The extra extra also has psychological and neurological impact. The cognitive cost of too much stuff is part of what’s known as “cognitive load theory.” This refers to our brain’s limited capacity to process information. And when we are surrounded by too much, it can lead to overwhelm and stress, which then impacts our ability to focus, make decisions, etc.
More simply put, clutter causes stress.
This can certainly be felt mentally such as when we’re exhausted, impulsive, or we procrastinate. There is also a physiological connection seen in some cases when the body has increased levels of cortisol, which is the stress hormone.
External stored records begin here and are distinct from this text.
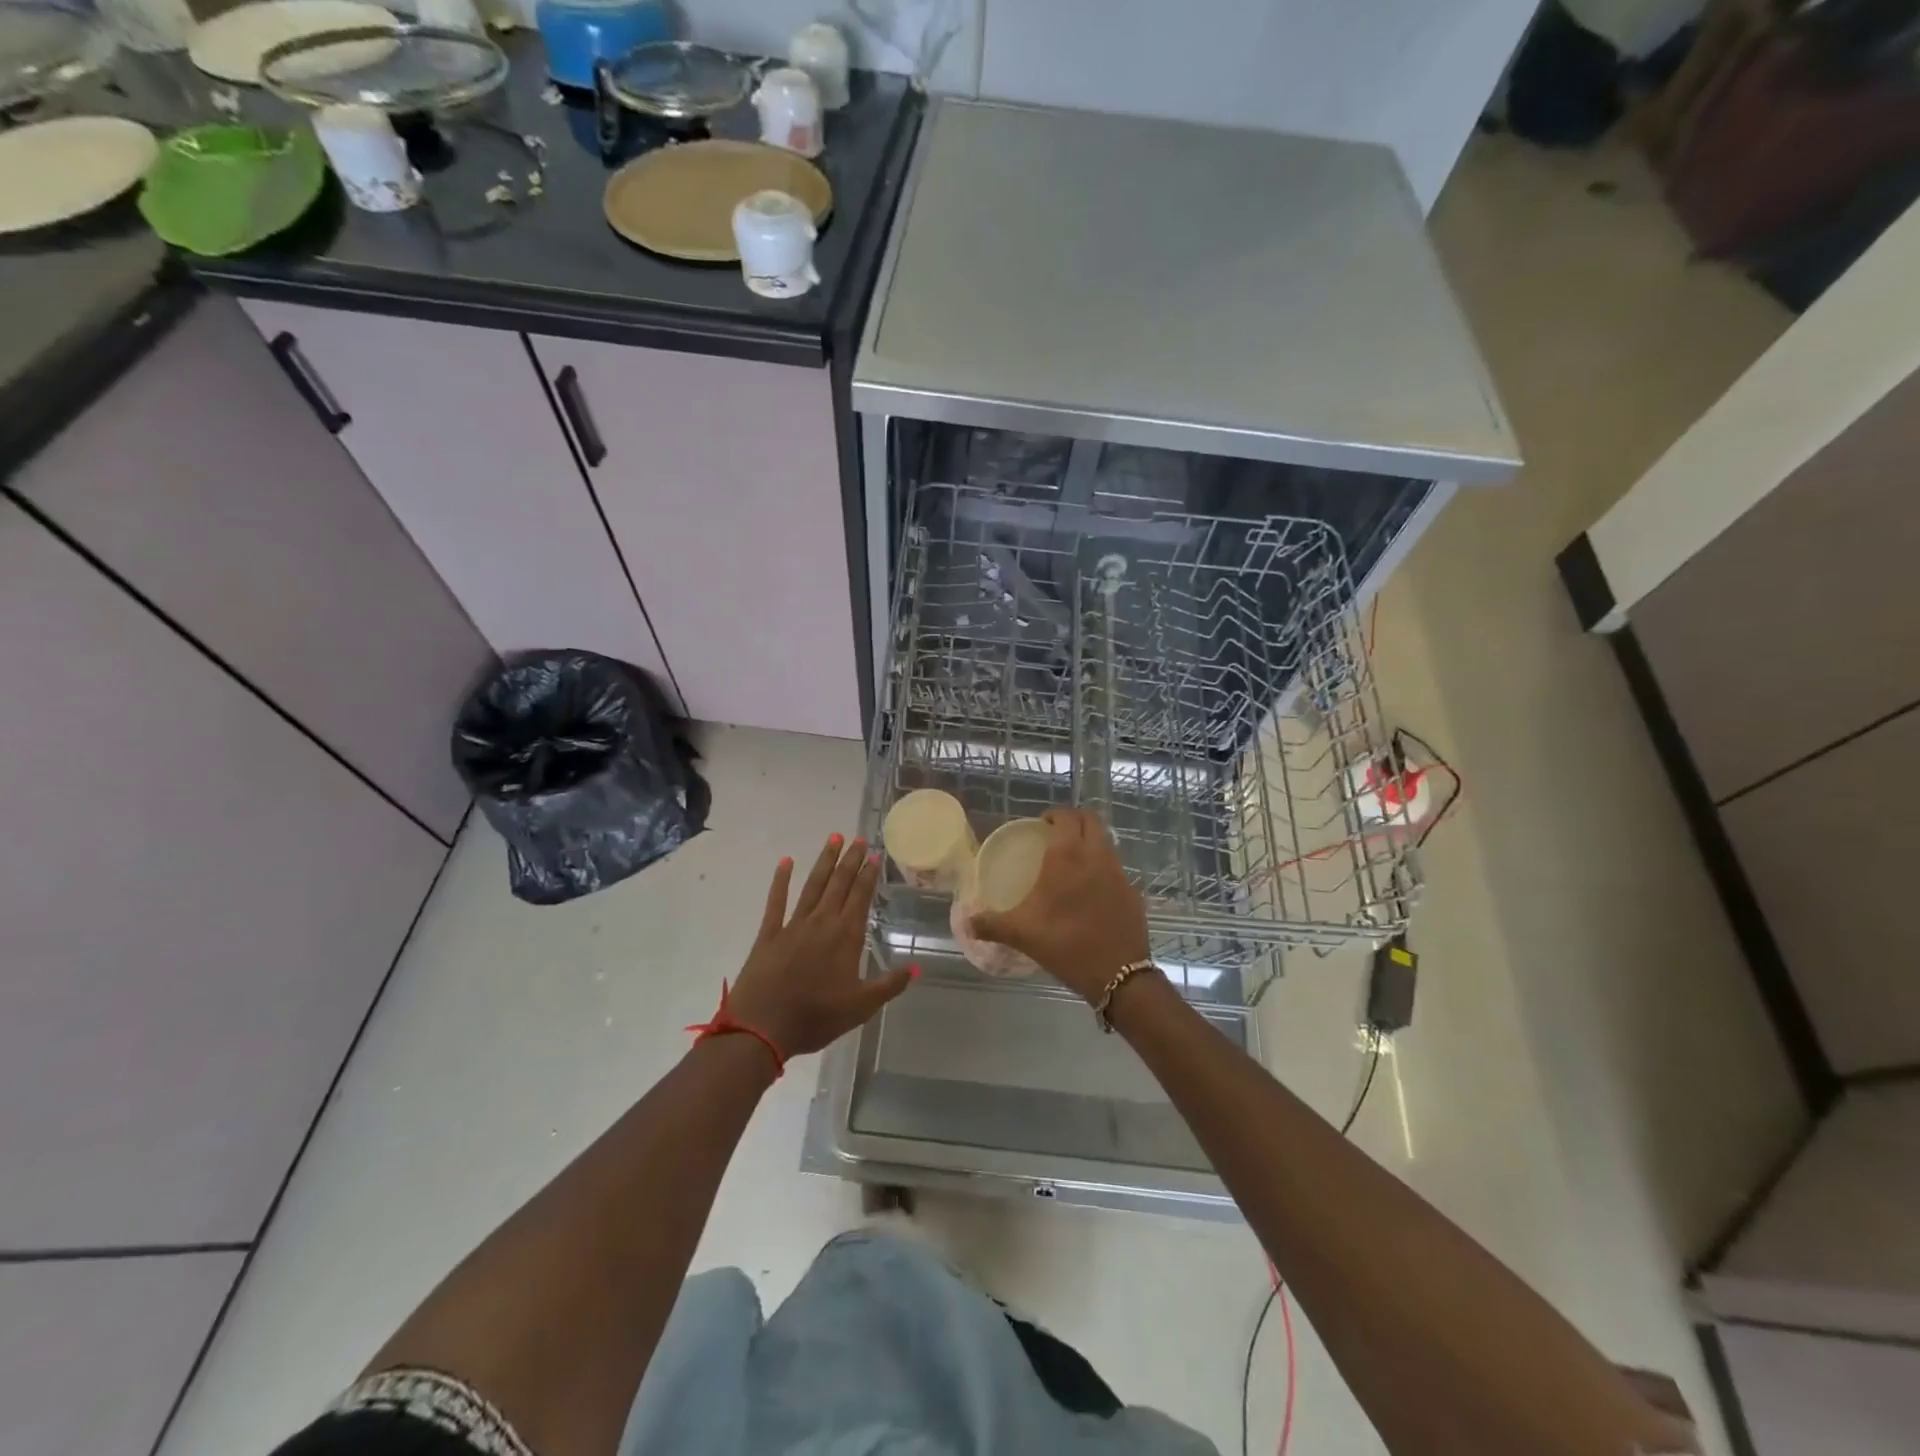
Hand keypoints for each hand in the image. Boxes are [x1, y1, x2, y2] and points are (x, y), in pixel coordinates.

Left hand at [726, 835, 913, 1058]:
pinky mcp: (769, 933)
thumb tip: (918, 967)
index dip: (868, 875)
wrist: (762, 1027)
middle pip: (839, 884)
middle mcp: (822, 922)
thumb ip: (890, 984)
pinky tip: (786, 862)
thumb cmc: (816, 1017)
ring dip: (824, 862)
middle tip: (858, 838)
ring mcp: (793, 925)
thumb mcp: (861, 1006)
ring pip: (813, 885)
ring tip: (833, 838)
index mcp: (846, 937)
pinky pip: (776, 901)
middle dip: (850, 860)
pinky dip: (781, 880)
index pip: (860, 897)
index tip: (874, 855)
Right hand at [970, 808, 1151, 1002]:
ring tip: (1073, 861)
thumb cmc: (1065, 945)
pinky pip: (1117, 868)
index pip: (1066, 817)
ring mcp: (1119, 873)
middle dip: (1075, 821)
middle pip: (1091, 820)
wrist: (1118, 975)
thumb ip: (991, 924)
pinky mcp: (1133, 892)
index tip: (1042, 825)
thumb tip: (966, 923)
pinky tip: (1091, 892)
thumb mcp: (1022, 934)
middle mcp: (1097, 855)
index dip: (1055, 815)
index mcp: (1068, 856)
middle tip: (1057, 835)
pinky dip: (1103, 869)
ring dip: (1091, 842)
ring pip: (1107, 842)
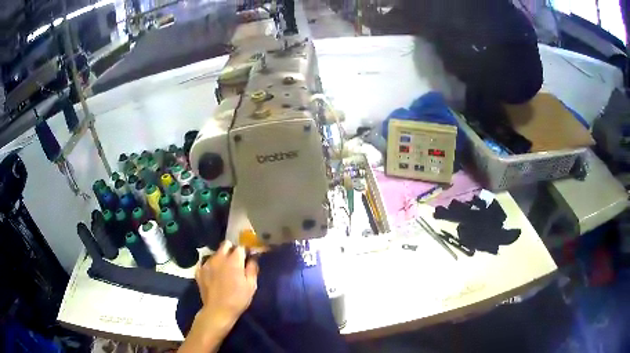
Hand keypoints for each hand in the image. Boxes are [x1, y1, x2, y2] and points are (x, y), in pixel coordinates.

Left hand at [194, 241, 258, 331]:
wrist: (218, 311)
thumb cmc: (238, 299)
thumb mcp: (251, 286)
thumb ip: (252, 268)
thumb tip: (253, 258)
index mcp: (233, 260)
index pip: (241, 247)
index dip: (245, 251)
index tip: (248, 257)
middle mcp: (219, 258)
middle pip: (226, 245)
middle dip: (232, 249)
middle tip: (236, 261)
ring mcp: (207, 263)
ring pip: (215, 253)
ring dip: (221, 258)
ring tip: (224, 269)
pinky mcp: (199, 271)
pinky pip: (206, 263)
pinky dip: (211, 266)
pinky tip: (214, 275)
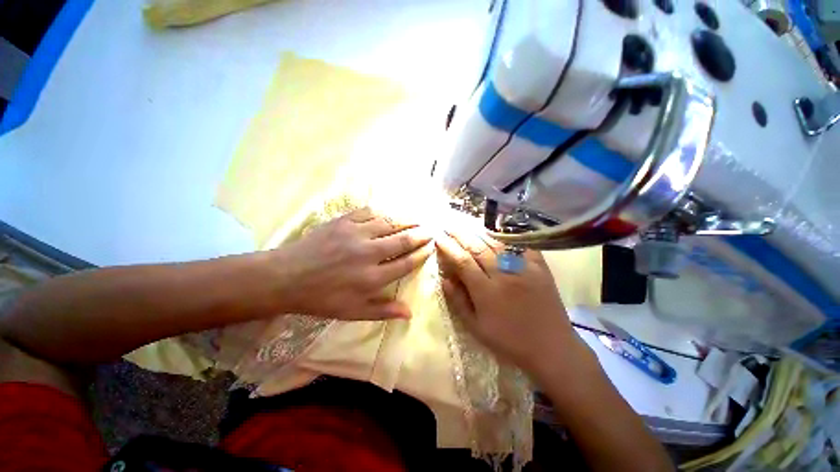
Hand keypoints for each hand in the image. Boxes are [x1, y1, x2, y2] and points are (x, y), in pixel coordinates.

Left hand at [272, 207, 433, 320]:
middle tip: (430, 230)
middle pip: (402, 240)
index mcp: (372, 278)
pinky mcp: (343, 221)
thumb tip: (410, 313)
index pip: (406, 263)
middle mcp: (368, 253)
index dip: (421, 254)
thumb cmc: (322, 298)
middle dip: (419, 235)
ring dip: (406, 220)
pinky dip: (382, 212)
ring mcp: (355, 234)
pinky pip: (369, 212)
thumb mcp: (353, 313)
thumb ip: (383, 311)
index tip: (430, 247)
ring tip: (417, 219)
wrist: (287, 277)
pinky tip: (389, 213)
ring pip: (389, 223)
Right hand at [436, 229, 589, 379]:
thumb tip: (444, 279)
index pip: (463, 261)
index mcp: (487, 292)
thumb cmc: (509, 342)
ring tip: (466, 225)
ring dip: (479, 233)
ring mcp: (524, 269)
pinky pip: (521, 246)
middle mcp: (504, 275)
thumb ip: (458, 302)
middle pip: (478, 247)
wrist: (551, 348)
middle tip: (449, 226)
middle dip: (460, 234)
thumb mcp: (476, 328)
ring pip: (497, 244)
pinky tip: (497, 231)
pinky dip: (507, 237)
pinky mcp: (540, 268)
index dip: (449, 247)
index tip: (438, 238)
Wow, that’s a lot of a lot. So what to do about what we have. A few thoughts:
- Pause. The best way to reduce clutter, says the experts, is to curb our consumption. Once we own something, we form an emotional attachment to it. Even if we didn’t buy it and were given it, we still think of it now as ours. And if we get newer, better things, there’s part of our brain that says we should still keep that “just in case.”
- Not sure if you do this? Ask your pantry, garage, that one closet over there, or your digital desktop, email account from over a decade ago, etc.
- Start small. Episode 33 talks about Ridiculously Small Steps. Our things have strings – emotional ones, that is. So start in an area that you’re less anxious about. And combine this with:
- Set a timer. Use a clock to release your brain from getting overwhelmed with decisions. So try something like this: I’m going to sort through all the towels for 10 minutes or I’ll delete 5 apps and close 5 browser windows. This isn’t about finishing, it’s about starting. And there’s something magical about a little momentum.
I was recently reading the book Die With Zero by Bill Perkins. In it, he makes the argument to invest more in experiences rather than adding to the math of our money. Want to leave financial gifts to your loved ones or charitable causes? Great, he says, do it now.
Have a trip or bucket list item you’ve always wanted to do? Great, he says again, do it now. Savor the experiences while you have the time, health, and loved ones around you. All the saving might add interest percentages, but delays deduct opportunity.
“The sad truth is that too many people delay gratification for too long, or indefinitely,” says Perkins. “They put off what they want to do until it’s too late, saving money for experiences they will never enjoy.”
He urges us to lean more into experiences versus possessions. While there are certainly thrills of owning something you want, the ‘things’ can quickly depreciate while experiences gain value over time. This is what Perkins calls a memory dividend.
Smelling the roses today can bring a lifetime of dividends when remembered. I was an English major so I’ll insert a little poetry here to further make this point. In 1648, English poet Robert Herrick wrote about the savoring in the opening stanza to one of his most famous carpe-diem poems. It goes like this:
Gather ye rose-buds while ye may,
Old Time is still a-flying;
And this same flower that smiles today
Tomorrow will be dying.
So there we are: Science, psychology, physiology, research, and a dash of poetry. By learning to enjoy what we have and value what we experience, we can sort the trinkets from the treasures. And as we do, we get a little more room to take care to take good care.